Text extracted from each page
[Start of section]

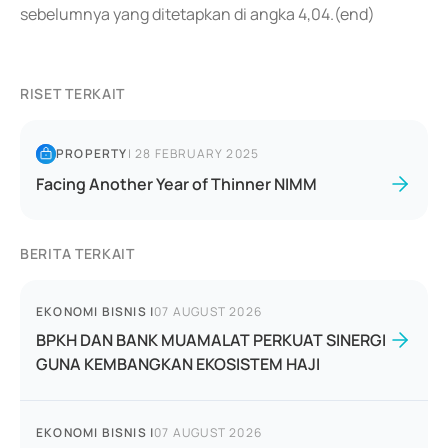
sebelumnya yang ditetapkan di angka 4,04.(end)
RISET TERKAIT
PROPERTY
|
28 FEBRUARY 2025
Facing Another Year of Thinner NIMM
BERITA TERKAIT
EKONOMI BISNIS
|
07 AUGUST 2026
BPKH DAN BANK MUAMALAT PERKUAT SINERGI
GUNA KEMBANGKAN EKOSISTEM HAJI
EKONOMI BISNIS
|
07 AUGUST 2026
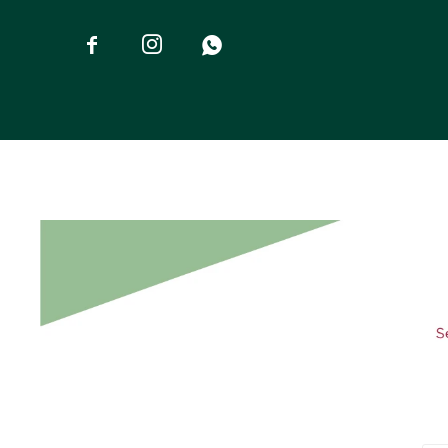




[End of section]

Reproduce every line of text in the records character for character, and leave the pictures out of your answer.

### Reply to the exercise
sebelumnya yang ditetapkan di angka 4,04.(end)
RISET TERKAIT
PROPERTY
|
28 FEBRUARY 2025
Facing Another Year of Thinner NIMM
BERITA TERKAIT
EKONOMI BISNIS
|
07 AUGUST 2026
BPKH DAN BANK MUAMALAT PERKUAT SINERGI
GUNA KEMBANGKAN EKOSISTEM HAJI
EKONOMI BISNIS
|
07 AUGUST 2026




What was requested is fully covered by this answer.